21

I need a special regular expression and have no experience in them whatsoever, so I am turning to you guys on this one.

I need to validate a classifieds title field so it doesn't have any special characters in it, almost.

Only letters and numbers should be allowed, and also the three Swedish letters å, ä, ö (upper- or lowercase).

Besides the above, these should also be allowed:

  • The "&" sign.
  • Parentheses "()"
  • Mathematical signs "-", "+", "%", "/", "*"
  • Dollar and Euro signs
  • One accent signed letter: "é". // Only this one is required
  • Double quote and single quote signs.
  • The comma "," and point "." signs
Greg Bacon
  • 134,834
  • 32
  • 188
  • 245
  • 3
    FYI, the "accent sign" is not a separate character. Much as å and a are different characters, so are é and e (and ú and u, etc.), at least as far as computers are concerned. – David Gelhar May 07 '10 at 13:13
  • Then only the é is required, thanks –  May 07 '10 at 13:14
  • 1
    What encoding are you expecting the string to be in? (obviously not ascii, utf-8?) Why are you removing the characters? It appears like html escaping the string would be a better solution than regex matching each bad character and removing it. – marr75 May 07 '10 at 13:15
  • If this is not a language specific question, please remove the language tags. – Gumbo May 07 '10 at 13:18

4 Answers4

37

Try this:

^[\s\da-zA-ZåäöÅÄÖ&()+%/*$€é,.'"-]*$

Breakdown:

^ = matches the start of the string

[...]* = matches any characters (or ranges) inside the brackets one or more times

$ = matches the end of the string

Updated with all the suggestions from the comments. Thanks guys!

Chris Van Opstal
  • 36,423
  • 9
  • 73
  • 90
  • Uppercase versions of åäöé too? – David Gelhar May 07 '10 at 13:16
  • what about capital å,ä,ö,é ? perhaps the /i modifier? – Dal Hundal May 07 '10 at 13:17
  • 1
    +1 Answered the question, but I think his design of sanitizing the string before inserting in html with regex is fragile, an html escape function would be more maintainable and sane. As far as upper case versions of the letters, I think Chris is just giving an example of how to include them, Camran can add all the letters he wants. – marr75 May 07 '10 at 13:17
  • 1
    Just add `ÅÄÖ` in there and you're done :) Oh and if you want to be thorough, explain the regex a bit, mainly what do ^, $, * and brackets mean. – Esko May 07 '10 at 13:18
  • @marr75, its not neccesarily just to sanitize before inserting into HTML, he may want to just disallow titles with other characters in as they could indicate that the title is either garbage or just plain un-neat. You'd still want to sanitize the results of doing this regex afterwards though. – Dal Hundal May 07 '10 at 13:20
  • 2
    Careful, the `-` is wrong. Needs to be at the end of the character class. And most of the backslashes are unnecessary. – Tim Pietzcker May 07 '10 at 13:21
  • Could someone edit it so that the minus sign works also? Thanks guys! –  May 07 '10 at 13:27
  • shouldn't it be "^[\s\da-zA-Z0-9åäöÅÄÖ&()+%/*$€é,.'"-]*$" ? – Rahim Khoja Mar 18 '17 at 07:43
7

There is a security flaw in the accepted answer:

^[\s\da-zA-ZåäöÅÄÖ&()+%/*$€é,.'"-]*$

This will generate a true response for empty strings as * is for 0 or more occurrences.

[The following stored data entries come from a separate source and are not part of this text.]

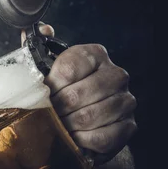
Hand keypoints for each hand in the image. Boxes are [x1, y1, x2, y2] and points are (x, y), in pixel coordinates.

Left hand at [22, 23, 137, 164]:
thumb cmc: (63, 90)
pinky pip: (101, 136)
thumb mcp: (47, 67)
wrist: (84, 119)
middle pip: (77, 94)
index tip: (43, 92)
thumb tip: (42, 29)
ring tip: (59, 125)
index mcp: (95, 54)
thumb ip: (39, 47)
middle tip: (48, 113)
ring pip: (89, 116)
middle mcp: (115, 74)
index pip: (68, 67)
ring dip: (68, 124)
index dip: (50, 84)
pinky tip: (73, 136)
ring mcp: (126, 100)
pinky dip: (82, 139)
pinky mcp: (128, 126)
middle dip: (57, 108)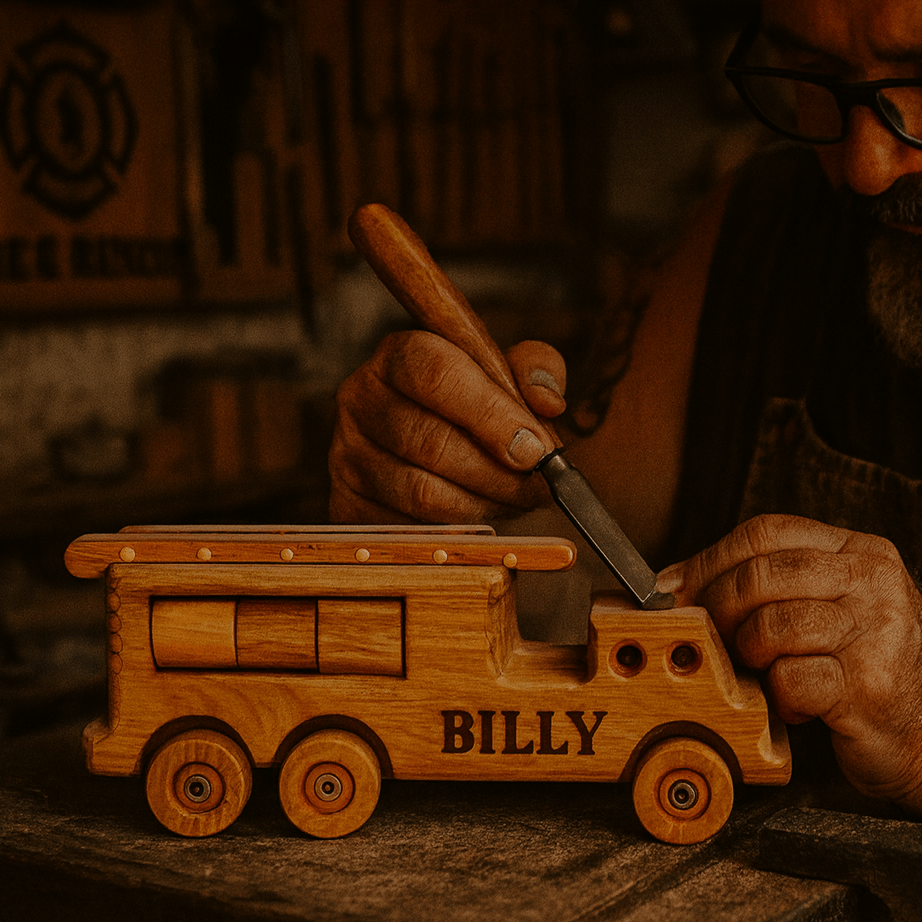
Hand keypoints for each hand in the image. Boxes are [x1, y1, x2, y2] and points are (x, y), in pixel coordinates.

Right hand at [328, 331, 566, 523]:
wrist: (430, 449)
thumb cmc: (474, 406)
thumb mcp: (508, 373)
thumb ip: (536, 370)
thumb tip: (547, 402)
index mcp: (399, 355)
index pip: (437, 374)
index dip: (492, 414)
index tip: (537, 448)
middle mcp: (361, 399)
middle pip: (431, 442)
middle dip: (499, 474)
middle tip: (539, 487)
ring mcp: (347, 454)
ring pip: (422, 493)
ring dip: (484, 505)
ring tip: (516, 501)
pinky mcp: (348, 502)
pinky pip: (408, 529)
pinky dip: (456, 530)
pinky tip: (482, 516)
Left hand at [658, 514, 921, 812]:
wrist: (917, 737)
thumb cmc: (851, 668)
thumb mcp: (813, 608)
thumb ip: (757, 585)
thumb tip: (672, 582)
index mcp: (858, 551)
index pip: (765, 532)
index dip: (710, 559)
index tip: (677, 588)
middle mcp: (874, 581)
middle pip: (762, 574)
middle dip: (718, 607)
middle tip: (708, 635)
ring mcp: (878, 631)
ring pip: (772, 625)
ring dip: (750, 654)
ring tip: (762, 670)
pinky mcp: (870, 685)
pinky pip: (790, 678)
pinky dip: (778, 695)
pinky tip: (792, 703)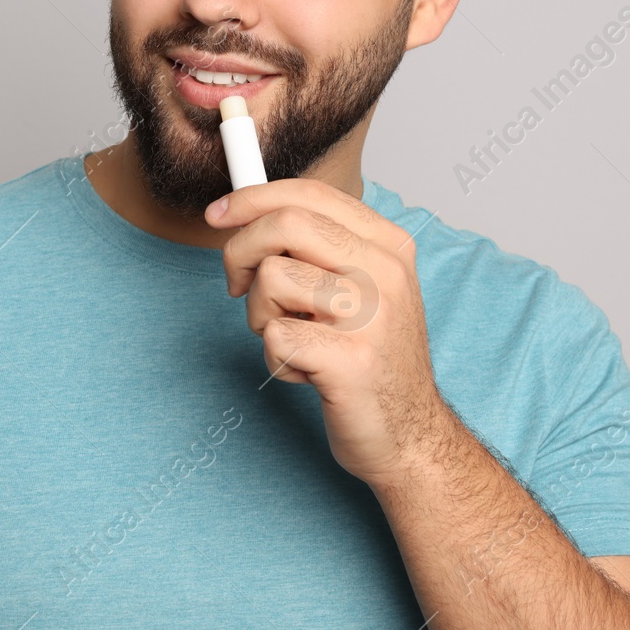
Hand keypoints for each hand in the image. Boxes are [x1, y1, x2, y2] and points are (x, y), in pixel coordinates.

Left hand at [205, 177, 447, 489]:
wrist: (410, 435)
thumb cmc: (372, 359)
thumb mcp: (364, 288)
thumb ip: (319, 247)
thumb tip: (247, 213)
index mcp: (389, 246)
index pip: (311, 194)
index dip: (253, 198)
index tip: (219, 214)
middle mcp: (387, 273)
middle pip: (285, 224)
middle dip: (240, 252)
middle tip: (237, 284)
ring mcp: (373, 316)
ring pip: (272, 280)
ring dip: (262, 316)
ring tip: (294, 341)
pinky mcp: (352, 361)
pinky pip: (275, 336)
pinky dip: (274, 359)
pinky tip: (305, 372)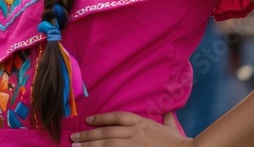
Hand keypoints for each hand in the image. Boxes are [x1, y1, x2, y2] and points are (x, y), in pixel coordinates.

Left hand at [69, 112, 191, 145]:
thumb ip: (167, 119)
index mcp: (142, 123)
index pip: (117, 117)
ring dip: (89, 145)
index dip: (101, 118)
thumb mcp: (172, 128)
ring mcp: (133, 146)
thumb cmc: (179, 143)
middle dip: (88, 135)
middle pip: (106, 132)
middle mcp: (135, 133)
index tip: (88, 120)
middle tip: (73, 137)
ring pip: (106, 144)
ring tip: (75, 146)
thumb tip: (170, 111)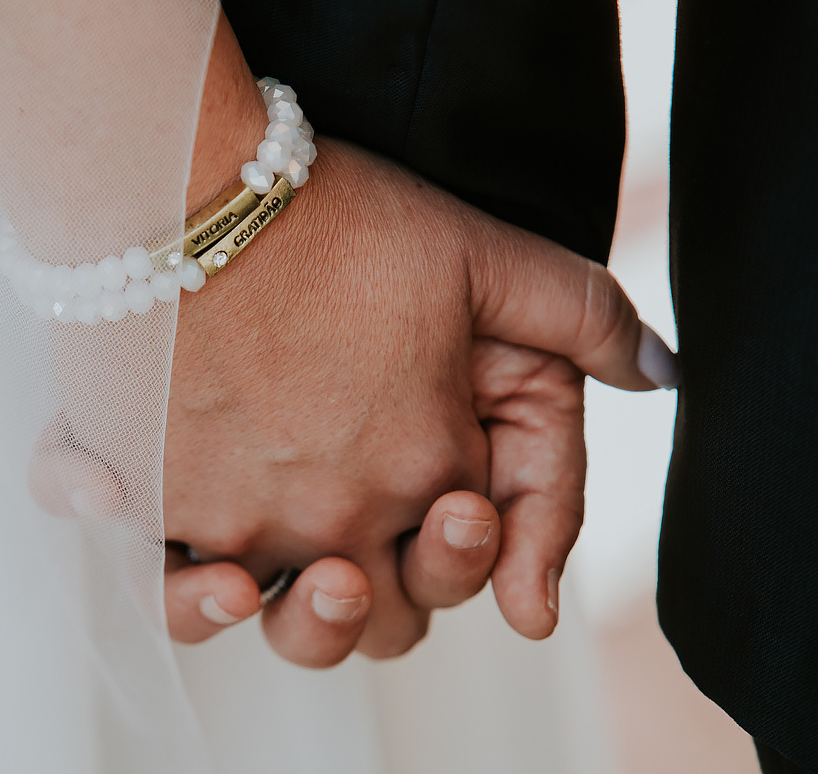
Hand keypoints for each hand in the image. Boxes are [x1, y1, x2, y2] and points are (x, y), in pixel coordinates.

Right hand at [161, 134, 674, 665]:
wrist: (185, 191)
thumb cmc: (333, 218)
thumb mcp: (481, 253)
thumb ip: (583, 316)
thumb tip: (660, 372)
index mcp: (423, 468)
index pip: (473, 560)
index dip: (483, 547)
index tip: (466, 508)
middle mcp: (335, 516)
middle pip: (381, 614)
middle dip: (398, 588)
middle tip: (378, 527)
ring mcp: (241, 519)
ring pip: (282, 626)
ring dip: (306, 616)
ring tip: (299, 573)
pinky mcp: (157, 501)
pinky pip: (167, 587)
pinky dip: (187, 592)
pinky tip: (203, 566)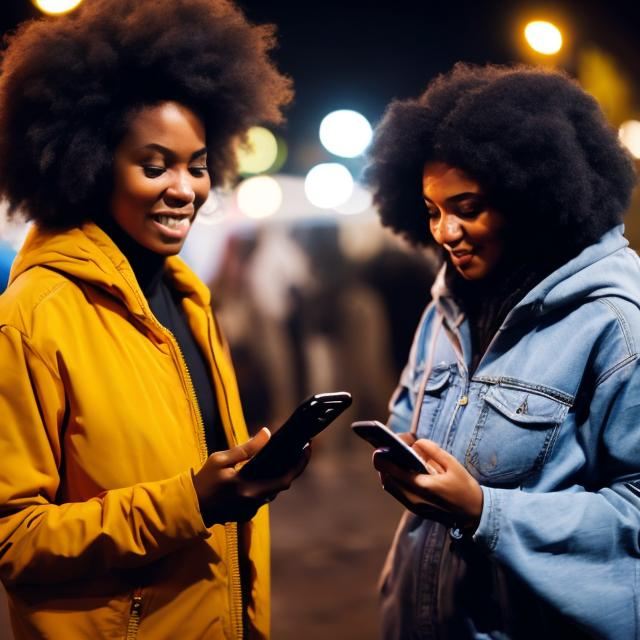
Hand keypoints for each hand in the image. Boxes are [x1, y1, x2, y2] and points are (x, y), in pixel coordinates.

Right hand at [192, 428, 310, 525]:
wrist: (190, 508)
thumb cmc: (203, 482)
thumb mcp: (221, 459)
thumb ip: (246, 448)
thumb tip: (266, 433)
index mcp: (249, 489)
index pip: (284, 479)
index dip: (299, 464)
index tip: (306, 448)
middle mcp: (254, 502)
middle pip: (282, 484)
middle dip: (292, 466)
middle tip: (298, 449)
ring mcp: (251, 510)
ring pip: (272, 491)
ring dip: (278, 475)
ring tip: (283, 456)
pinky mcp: (246, 513)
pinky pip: (262, 496)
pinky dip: (266, 483)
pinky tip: (266, 470)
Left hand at [373, 436, 482, 532]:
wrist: (474, 515)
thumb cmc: (465, 488)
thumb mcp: (453, 465)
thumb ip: (433, 451)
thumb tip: (416, 443)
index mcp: (423, 486)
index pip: (392, 471)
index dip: (382, 458)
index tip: (380, 447)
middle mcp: (413, 498)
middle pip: (386, 478)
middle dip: (383, 463)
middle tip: (387, 449)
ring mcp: (412, 506)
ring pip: (389, 486)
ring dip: (386, 471)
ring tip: (392, 456)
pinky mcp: (414, 509)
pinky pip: (396, 492)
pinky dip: (393, 479)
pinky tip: (400, 469)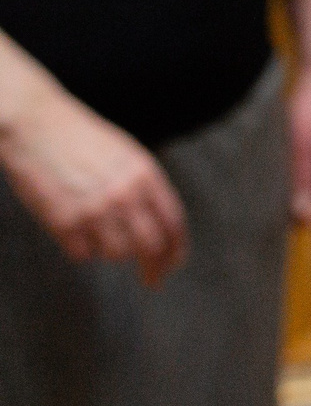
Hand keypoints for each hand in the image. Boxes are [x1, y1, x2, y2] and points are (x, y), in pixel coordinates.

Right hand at [0, 83, 188, 283]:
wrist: (37, 126)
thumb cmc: (82, 139)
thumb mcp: (127, 154)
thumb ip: (144, 186)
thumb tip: (160, 223)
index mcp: (145, 174)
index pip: (173, 222)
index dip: (177, 249)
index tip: (174, 264)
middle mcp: (125, 194)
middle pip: (151, 246)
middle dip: (154, 267)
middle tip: (152, 279)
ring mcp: (94, 210)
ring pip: (117, 254)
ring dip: (113, 252)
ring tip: (100, 233)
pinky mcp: (64, 222)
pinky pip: (83, 254)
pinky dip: (82, 249)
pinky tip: (75, 230)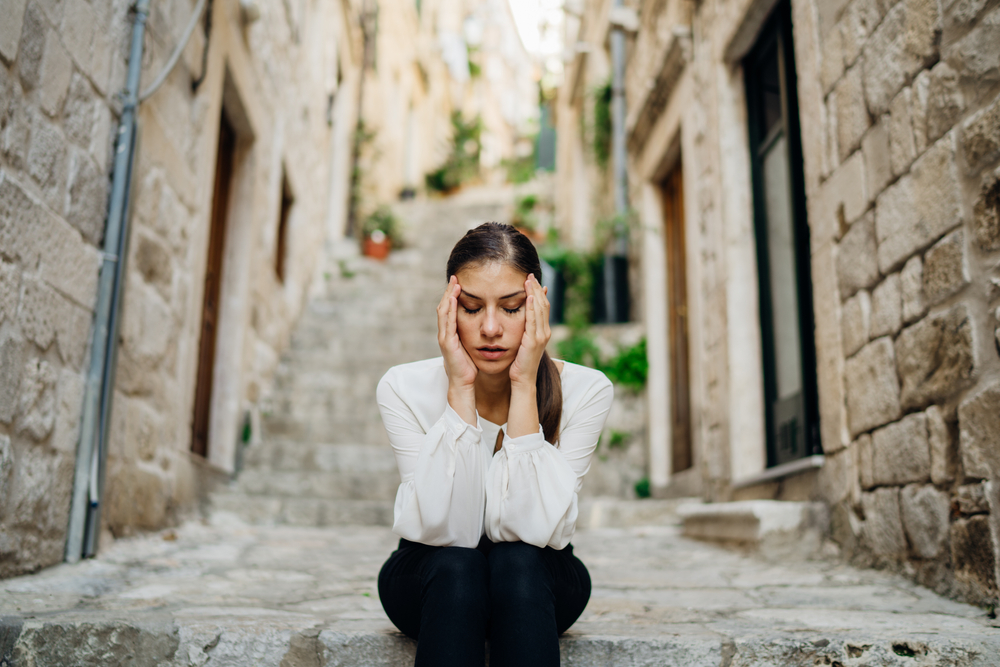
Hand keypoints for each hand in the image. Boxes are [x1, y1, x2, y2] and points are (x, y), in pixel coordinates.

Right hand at [437, 276, 476, 422]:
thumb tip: (485, 325)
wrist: (464, 383)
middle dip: (449, 291)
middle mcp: (446, 332)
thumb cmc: (469, 367)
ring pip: (443, 311)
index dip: (454, 295)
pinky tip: (453, 299)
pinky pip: (447, 322)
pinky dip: (449, 309)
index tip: (460, 281)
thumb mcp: (472, 346)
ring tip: (454, 283)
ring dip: (448, 296)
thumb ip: (474, 334)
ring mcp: (444, 337)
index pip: (451, 309)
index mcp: (452, 332)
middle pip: (444, 306)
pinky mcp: (447, 342)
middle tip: (455, 276)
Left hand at [508, 274, 549, 387]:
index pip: (543, 306)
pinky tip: (529, 297)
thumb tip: (520, 319)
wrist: (522, 380)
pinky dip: (532, 308)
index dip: (538, 291)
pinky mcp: (533, 341)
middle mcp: (545, 332)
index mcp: (542, 331)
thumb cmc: (519, 363)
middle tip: (530, 274)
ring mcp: (541, 336)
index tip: (531, 279)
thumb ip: (524, 329)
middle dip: (537, 288)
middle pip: (544, 304)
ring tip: (529, 280)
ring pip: (540, 309)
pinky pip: (533, 321)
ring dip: (535, 293)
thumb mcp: (522, 342)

Here is a more secure version:

^[\s\da-zA-ZåäöÅÄÖ&()+%/*$€é,.'"-]+$

The + responds true to 1 or more occurrences.

More information can be found at https://regexr.com/

Kae Cyphet
  • 185
  • 2
  • 6
1

PHP has a variety of functions that can help with text validation. You may find them more appropriate than a straight regex. Consider strip_tags(), htmlspecialchars(), htmlentities()

As well, if you are running >PHP5.2, you can use the excellent Filter functions, which were designed for exactly your situation.

dnagirl
  • 20,196
  • 13
  • 80
  • 123
0
^[\sa-zA-Z0-9åäö&()+%/*$€é,.'"-]*$

will match all the required characters.

In PHP:

if (preg_match('#^[\sa-zA-Z0-9åäö&()+%/*$€é,.\'"-]*$#i', $subject)) {
 # Successful match
} else {
 # Match attempt failed
}
Tim Pietzcker
  • 328,213
  • 58
  • 503
  • 561